§ Excerpt to read
+ + + + + + +
It is possible in Julia:
using BenchmarkTools, LoopVectorization, PaddedMatrices#v0.2.1
@noinline function dostuff(A, B)
C = A*B
s = zero(eltype(C))
@avx for i in eachindex(C)
s += C[i]
end
s
end
function main_v1()
A = @StrideArray rand(8,8);
B = @StrideArray rand(8,8);
dostuff(A, B)
end
function main_v2()
A = @StrideArray rand(8,8);
B = @StrideArray rand(8,8);
@gc_preserve dostuff(A, B)
end
@benchmark main_v1()
@benchmark main_v2()
Because a StrideArray
is your typical mutable array:
julia> A = @StrideArray rand(2,5)
+ + + + + + +
§ Data extract
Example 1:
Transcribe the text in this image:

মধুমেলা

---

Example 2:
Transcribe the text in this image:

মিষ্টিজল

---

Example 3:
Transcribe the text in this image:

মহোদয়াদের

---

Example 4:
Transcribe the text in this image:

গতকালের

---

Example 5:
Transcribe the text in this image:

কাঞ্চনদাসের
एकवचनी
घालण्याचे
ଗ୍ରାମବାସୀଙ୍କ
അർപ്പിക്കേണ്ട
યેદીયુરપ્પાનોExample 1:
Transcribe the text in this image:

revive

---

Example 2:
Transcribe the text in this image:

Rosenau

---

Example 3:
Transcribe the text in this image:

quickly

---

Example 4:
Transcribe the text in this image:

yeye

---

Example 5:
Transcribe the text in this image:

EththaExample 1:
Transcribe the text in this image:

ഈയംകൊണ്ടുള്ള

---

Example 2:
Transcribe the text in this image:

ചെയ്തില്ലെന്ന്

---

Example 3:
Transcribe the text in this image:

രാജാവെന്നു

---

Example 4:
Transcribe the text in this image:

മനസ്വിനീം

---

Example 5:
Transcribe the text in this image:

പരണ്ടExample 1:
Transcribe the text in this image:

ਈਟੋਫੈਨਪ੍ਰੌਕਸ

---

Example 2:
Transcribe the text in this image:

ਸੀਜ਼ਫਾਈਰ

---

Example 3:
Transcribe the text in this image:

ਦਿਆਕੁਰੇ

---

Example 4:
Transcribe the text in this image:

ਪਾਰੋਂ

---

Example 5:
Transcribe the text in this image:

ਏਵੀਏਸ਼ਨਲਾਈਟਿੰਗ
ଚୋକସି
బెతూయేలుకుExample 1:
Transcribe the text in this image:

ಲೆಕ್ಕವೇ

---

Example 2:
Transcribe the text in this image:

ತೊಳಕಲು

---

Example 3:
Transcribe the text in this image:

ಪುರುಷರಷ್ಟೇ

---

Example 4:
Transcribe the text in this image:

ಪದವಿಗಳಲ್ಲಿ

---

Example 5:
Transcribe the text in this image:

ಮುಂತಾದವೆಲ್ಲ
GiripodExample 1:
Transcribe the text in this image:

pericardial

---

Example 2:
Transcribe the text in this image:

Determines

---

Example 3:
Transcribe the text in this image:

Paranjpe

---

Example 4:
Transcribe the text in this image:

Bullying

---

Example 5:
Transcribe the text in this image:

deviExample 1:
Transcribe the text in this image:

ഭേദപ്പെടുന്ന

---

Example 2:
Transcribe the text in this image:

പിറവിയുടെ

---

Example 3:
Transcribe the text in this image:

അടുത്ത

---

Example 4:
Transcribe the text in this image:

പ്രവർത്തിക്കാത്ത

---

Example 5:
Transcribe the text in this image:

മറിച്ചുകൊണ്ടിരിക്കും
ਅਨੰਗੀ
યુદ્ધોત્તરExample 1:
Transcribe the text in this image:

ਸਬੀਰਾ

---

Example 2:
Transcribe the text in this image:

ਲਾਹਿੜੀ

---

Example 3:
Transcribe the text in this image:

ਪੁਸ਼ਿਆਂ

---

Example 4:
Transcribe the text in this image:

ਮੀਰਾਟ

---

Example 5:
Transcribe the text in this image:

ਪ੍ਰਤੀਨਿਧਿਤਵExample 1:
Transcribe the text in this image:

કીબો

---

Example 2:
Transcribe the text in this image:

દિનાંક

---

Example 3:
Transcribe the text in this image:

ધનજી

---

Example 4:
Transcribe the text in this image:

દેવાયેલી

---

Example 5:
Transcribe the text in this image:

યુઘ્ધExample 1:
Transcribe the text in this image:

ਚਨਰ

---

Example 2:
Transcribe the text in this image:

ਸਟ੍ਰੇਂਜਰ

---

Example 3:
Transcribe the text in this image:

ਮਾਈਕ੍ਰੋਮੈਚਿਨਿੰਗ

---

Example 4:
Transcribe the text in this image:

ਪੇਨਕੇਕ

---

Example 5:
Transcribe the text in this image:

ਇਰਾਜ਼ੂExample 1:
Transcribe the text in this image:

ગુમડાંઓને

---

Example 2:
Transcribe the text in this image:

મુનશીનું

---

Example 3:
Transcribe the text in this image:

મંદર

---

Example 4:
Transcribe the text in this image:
+ + + + + + +
§ Task 1
In the Julia StrideArray post above, transcribe the text from "It is possible" up to and including "function main_v1()".
§ Task 2
Using the Julia StrideArray post, answer yes or no to each statement and quote the exact words that decide it: (a) main_v2 calls dostuff inside @gc_preserve. (b) The matrices built in main_v1 are 10 by 10. (c) A StrideArray is described as a typical mutable array.

§ Written solution 1
It is possible in Julia:
using BenchmarkTools, LoopVectorization, PaddedMatrices#v0.2.1
@noinline function dostuff(A, B)
C = A*B
s = zero(eltype(C))
@avx for i in eachindex(C)
s += C[i]
end
s
end
function main_v1()

§ Written solution 2
(a) Yes: "@gc_preserve dostuff(A, B)"
(b) No: "A = @StrideArray rand(8,8);"
(c) Yes: "is your typical mutable array"